AIM:
Count the lines in the entries below that contain the string "allowEdgeOverflow", matching case, and give only the number.

(Data entries)
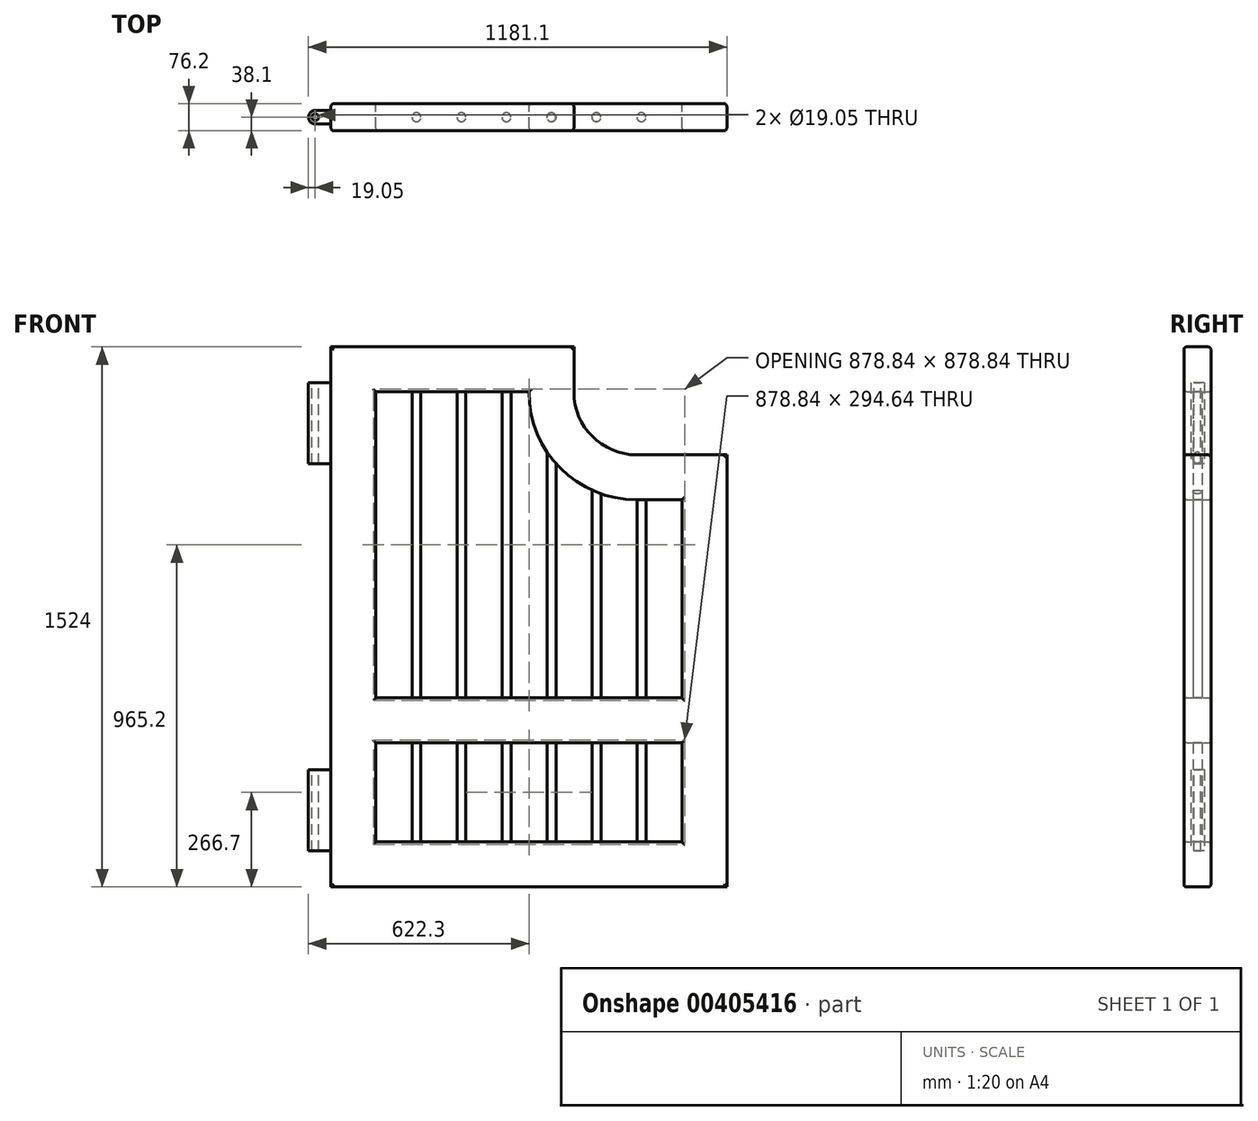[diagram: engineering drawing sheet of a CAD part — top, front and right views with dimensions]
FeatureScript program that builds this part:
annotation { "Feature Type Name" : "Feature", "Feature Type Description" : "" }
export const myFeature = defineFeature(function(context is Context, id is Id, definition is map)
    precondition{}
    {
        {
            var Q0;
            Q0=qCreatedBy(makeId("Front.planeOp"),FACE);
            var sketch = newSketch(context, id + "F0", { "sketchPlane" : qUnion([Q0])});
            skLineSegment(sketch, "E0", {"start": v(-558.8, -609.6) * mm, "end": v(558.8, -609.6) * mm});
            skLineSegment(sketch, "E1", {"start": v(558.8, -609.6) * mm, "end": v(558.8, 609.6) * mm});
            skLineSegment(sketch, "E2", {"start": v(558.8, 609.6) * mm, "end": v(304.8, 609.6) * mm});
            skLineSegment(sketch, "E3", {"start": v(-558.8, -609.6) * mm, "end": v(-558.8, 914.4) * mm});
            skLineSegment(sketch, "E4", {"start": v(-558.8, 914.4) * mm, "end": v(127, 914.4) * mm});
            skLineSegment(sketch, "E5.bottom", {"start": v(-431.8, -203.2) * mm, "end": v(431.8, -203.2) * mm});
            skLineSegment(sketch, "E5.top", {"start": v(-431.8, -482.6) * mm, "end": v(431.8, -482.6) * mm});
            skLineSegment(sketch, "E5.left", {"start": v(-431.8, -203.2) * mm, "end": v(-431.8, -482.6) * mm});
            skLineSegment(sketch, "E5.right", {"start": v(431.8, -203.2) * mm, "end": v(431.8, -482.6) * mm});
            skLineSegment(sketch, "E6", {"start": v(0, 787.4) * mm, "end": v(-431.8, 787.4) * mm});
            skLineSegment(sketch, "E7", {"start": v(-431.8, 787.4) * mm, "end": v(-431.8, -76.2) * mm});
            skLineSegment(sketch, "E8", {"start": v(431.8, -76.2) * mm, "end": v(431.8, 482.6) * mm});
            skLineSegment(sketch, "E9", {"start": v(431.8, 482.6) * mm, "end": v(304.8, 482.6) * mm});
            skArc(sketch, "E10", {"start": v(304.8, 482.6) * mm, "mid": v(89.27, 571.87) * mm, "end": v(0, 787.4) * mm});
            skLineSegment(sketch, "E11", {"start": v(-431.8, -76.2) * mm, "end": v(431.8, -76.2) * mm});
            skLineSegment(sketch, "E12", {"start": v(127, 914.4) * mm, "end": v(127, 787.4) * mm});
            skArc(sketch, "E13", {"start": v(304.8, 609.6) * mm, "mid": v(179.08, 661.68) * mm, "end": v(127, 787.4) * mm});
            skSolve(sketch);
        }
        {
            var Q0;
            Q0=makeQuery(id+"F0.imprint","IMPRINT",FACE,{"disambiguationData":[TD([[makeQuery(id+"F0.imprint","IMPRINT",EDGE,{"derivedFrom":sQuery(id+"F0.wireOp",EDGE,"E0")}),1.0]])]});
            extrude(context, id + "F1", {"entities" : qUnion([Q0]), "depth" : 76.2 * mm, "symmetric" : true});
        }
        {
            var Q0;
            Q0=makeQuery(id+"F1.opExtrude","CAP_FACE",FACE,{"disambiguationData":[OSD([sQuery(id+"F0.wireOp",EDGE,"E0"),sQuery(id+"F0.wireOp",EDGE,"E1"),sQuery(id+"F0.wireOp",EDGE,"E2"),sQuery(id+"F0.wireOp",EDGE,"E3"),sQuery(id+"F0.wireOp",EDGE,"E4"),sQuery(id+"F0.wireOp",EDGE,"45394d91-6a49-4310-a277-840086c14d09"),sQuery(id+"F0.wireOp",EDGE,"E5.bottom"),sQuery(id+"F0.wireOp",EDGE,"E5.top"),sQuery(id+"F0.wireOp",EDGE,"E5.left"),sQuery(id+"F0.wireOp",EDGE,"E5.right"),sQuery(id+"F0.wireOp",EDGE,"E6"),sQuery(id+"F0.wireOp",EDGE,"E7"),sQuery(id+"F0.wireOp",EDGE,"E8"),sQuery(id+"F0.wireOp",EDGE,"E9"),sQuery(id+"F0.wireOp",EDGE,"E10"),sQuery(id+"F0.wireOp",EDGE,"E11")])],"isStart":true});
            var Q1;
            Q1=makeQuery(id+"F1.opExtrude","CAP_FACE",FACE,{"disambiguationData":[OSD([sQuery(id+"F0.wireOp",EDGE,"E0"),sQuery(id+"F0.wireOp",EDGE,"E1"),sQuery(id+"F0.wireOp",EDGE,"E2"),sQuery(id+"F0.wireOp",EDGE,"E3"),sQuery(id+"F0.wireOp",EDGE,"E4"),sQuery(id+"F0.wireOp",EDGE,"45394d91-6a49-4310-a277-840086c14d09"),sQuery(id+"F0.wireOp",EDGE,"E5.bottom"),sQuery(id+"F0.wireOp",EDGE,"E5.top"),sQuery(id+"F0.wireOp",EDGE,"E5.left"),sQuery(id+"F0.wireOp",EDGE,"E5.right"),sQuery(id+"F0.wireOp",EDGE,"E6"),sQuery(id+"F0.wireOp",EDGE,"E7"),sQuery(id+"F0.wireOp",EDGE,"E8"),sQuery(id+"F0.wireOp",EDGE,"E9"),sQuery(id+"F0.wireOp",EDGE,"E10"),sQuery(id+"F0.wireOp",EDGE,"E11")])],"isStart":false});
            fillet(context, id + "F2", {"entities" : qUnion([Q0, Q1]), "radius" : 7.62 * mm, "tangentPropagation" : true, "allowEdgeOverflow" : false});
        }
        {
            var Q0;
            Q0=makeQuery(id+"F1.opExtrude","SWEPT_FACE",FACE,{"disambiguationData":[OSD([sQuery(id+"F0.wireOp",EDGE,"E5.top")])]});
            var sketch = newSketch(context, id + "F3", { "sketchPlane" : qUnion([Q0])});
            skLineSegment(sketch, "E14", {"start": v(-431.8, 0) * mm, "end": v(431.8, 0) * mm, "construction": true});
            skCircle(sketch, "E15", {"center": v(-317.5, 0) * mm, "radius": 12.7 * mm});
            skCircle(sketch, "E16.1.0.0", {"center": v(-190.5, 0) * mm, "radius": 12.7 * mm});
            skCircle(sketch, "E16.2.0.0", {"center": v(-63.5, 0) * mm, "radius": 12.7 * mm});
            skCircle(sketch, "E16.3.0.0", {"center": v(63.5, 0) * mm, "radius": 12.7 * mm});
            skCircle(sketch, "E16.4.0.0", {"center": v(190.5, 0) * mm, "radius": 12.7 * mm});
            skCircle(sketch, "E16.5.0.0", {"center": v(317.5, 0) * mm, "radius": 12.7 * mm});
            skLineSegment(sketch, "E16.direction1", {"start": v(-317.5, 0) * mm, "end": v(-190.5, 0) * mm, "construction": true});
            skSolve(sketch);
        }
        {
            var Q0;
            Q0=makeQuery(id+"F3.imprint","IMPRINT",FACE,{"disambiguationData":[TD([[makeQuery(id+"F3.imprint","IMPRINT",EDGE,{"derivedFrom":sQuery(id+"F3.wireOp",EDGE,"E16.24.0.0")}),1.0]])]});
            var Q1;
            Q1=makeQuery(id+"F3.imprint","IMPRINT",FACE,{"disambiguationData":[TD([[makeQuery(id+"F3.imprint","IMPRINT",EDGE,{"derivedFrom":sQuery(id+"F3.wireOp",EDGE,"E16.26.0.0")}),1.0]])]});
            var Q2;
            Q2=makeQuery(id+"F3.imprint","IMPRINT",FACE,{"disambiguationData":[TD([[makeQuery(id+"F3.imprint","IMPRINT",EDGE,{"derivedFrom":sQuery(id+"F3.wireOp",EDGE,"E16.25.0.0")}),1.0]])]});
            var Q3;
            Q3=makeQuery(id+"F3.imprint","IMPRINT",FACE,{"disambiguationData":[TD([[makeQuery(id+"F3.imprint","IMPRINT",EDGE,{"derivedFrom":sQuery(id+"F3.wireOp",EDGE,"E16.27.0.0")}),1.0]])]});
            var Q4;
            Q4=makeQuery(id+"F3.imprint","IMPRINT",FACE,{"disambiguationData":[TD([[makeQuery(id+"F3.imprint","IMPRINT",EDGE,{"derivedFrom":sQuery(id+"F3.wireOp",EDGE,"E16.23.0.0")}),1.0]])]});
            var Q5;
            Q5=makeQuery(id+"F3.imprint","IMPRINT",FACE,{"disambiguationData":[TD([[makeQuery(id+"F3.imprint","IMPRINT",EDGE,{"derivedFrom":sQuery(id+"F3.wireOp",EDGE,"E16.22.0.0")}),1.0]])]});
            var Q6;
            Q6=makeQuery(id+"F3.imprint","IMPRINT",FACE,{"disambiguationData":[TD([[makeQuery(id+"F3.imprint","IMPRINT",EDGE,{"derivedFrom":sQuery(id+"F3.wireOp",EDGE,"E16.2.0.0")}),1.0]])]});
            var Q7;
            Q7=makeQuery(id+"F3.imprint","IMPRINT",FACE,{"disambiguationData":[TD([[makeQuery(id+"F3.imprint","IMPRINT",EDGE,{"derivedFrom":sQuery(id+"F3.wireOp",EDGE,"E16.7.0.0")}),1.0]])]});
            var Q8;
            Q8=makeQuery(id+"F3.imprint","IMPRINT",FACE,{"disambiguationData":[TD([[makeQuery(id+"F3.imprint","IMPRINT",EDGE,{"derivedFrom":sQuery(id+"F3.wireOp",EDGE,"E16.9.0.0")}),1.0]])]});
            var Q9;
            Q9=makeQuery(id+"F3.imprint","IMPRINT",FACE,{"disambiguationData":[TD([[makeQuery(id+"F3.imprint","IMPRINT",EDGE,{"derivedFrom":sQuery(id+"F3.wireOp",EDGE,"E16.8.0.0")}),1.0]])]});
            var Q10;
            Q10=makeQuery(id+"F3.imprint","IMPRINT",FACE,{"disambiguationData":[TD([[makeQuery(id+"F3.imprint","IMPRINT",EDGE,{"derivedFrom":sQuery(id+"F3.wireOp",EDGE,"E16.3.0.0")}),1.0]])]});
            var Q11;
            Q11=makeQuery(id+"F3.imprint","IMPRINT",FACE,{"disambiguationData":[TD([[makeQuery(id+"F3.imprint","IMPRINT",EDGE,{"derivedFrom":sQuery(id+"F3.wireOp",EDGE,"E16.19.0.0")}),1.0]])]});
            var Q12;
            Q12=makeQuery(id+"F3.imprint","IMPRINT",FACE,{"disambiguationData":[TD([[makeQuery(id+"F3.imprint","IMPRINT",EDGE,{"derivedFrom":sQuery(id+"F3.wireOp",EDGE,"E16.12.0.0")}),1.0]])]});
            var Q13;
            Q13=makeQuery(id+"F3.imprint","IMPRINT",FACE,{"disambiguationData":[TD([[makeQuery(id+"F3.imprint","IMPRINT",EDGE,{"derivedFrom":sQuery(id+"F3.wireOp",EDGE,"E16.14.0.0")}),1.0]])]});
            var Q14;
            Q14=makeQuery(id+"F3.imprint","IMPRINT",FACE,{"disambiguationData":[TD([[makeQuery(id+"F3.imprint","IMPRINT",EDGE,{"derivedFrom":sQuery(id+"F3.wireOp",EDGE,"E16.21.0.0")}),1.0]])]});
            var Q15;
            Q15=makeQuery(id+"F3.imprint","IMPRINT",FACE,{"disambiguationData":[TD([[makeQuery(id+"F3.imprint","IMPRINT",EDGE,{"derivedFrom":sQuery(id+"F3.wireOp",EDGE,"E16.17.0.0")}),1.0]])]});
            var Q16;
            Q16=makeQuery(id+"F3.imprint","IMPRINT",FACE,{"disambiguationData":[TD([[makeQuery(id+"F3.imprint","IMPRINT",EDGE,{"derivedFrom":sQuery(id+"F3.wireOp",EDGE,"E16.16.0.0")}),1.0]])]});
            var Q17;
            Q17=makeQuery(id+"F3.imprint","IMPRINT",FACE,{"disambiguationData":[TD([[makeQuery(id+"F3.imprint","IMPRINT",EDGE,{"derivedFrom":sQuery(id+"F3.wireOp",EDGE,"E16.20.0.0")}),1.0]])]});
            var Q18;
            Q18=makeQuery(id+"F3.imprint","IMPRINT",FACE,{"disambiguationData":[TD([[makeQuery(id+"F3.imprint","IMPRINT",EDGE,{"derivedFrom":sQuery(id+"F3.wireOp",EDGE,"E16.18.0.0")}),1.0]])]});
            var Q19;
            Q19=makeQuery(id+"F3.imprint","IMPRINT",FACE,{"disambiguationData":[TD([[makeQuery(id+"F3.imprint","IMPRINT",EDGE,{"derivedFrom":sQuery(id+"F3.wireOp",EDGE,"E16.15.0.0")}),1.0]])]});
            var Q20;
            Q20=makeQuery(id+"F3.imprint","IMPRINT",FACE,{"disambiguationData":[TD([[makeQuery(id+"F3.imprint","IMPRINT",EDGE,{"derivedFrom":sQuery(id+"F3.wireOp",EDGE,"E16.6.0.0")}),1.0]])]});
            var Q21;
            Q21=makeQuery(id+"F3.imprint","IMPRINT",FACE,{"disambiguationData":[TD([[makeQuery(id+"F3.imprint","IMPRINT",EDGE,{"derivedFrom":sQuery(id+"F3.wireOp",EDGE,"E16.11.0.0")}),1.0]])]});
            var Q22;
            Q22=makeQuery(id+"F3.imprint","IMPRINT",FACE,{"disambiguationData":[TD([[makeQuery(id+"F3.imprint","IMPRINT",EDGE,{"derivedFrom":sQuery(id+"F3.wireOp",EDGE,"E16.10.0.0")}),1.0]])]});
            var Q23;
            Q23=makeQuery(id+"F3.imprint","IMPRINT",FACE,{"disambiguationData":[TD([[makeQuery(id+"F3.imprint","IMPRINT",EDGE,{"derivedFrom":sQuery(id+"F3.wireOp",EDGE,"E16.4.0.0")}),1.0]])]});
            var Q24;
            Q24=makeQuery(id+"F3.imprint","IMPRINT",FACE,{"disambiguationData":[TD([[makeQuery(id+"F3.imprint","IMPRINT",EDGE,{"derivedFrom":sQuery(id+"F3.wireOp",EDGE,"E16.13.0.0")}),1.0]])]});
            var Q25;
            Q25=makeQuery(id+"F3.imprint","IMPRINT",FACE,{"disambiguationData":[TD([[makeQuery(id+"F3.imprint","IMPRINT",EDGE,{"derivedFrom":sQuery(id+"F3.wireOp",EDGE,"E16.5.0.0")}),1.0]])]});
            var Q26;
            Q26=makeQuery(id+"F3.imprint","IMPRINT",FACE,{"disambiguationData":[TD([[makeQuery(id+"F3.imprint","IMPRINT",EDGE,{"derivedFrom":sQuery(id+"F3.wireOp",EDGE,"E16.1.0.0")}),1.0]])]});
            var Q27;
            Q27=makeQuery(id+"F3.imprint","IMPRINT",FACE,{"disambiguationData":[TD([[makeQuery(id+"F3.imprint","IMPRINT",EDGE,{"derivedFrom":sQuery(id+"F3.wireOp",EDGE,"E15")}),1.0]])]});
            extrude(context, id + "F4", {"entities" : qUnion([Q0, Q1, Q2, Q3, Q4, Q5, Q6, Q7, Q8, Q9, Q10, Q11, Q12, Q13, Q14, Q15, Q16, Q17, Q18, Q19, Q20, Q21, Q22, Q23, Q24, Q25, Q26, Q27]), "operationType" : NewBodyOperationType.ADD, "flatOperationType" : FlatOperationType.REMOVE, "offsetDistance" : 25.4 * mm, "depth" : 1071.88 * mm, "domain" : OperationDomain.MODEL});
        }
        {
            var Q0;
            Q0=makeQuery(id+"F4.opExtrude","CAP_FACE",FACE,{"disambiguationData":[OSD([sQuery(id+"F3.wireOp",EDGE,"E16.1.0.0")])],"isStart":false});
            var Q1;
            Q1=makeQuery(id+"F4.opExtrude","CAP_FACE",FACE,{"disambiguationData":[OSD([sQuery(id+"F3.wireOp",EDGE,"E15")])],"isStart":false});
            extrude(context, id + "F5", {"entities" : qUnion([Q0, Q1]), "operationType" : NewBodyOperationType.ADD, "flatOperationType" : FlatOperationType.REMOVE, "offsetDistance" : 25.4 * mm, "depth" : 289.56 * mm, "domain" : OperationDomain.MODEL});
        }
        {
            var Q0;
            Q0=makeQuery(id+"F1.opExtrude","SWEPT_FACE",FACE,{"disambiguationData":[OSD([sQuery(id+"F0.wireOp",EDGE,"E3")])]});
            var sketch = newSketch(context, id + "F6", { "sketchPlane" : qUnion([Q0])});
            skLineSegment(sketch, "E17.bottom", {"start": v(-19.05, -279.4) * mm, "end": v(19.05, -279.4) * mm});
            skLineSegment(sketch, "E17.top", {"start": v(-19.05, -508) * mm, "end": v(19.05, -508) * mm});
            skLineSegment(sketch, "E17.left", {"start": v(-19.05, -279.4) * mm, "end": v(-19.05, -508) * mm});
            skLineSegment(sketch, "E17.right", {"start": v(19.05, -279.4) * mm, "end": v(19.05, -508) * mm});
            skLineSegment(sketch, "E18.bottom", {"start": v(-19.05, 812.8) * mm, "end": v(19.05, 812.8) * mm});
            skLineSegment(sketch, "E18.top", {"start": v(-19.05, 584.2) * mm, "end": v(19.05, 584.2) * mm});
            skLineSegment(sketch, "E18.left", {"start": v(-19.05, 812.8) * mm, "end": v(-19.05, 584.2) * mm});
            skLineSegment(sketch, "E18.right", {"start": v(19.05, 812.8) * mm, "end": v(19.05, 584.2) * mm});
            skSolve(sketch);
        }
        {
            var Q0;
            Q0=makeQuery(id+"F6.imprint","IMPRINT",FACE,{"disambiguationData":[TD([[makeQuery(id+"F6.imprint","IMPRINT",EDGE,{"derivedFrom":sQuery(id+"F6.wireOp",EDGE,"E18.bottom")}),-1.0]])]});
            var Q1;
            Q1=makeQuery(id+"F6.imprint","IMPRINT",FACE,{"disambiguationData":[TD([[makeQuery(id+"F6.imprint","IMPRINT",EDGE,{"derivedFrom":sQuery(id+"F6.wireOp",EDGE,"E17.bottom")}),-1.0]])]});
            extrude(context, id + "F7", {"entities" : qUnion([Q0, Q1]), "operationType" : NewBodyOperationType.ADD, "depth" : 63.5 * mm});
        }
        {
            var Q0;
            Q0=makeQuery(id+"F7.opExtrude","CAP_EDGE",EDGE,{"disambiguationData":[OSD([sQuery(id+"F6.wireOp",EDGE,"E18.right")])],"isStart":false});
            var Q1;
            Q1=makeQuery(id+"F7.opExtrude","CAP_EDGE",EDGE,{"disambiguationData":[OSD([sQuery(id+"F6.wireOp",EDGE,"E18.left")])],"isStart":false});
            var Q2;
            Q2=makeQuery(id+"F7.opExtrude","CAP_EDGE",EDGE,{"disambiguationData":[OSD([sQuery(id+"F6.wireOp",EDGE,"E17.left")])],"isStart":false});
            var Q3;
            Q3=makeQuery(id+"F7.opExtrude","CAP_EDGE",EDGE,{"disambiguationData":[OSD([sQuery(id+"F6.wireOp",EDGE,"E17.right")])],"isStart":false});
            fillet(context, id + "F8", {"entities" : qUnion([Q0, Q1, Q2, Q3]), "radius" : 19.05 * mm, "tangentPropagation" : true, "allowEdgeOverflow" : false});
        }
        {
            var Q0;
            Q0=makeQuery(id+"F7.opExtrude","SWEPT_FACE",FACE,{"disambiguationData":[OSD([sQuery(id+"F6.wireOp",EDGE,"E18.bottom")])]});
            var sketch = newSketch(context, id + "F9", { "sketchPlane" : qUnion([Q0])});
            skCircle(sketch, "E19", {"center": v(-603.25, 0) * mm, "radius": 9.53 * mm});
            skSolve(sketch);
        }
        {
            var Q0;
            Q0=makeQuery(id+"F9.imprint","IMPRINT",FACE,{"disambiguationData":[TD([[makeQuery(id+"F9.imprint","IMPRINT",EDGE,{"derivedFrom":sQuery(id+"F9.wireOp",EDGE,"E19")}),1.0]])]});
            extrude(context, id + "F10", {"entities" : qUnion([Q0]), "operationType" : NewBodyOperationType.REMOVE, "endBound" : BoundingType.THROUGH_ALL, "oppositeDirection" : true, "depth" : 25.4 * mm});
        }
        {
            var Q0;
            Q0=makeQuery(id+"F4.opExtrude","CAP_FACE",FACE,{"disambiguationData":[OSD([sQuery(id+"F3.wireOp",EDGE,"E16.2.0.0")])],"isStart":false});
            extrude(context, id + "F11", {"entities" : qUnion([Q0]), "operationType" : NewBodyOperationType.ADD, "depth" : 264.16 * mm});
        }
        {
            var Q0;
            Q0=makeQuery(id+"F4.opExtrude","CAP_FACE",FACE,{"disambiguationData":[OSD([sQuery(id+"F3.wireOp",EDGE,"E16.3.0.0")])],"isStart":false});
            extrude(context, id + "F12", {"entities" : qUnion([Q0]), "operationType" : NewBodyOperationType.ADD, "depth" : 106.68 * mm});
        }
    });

SOLUTION TO THIS TASK:
2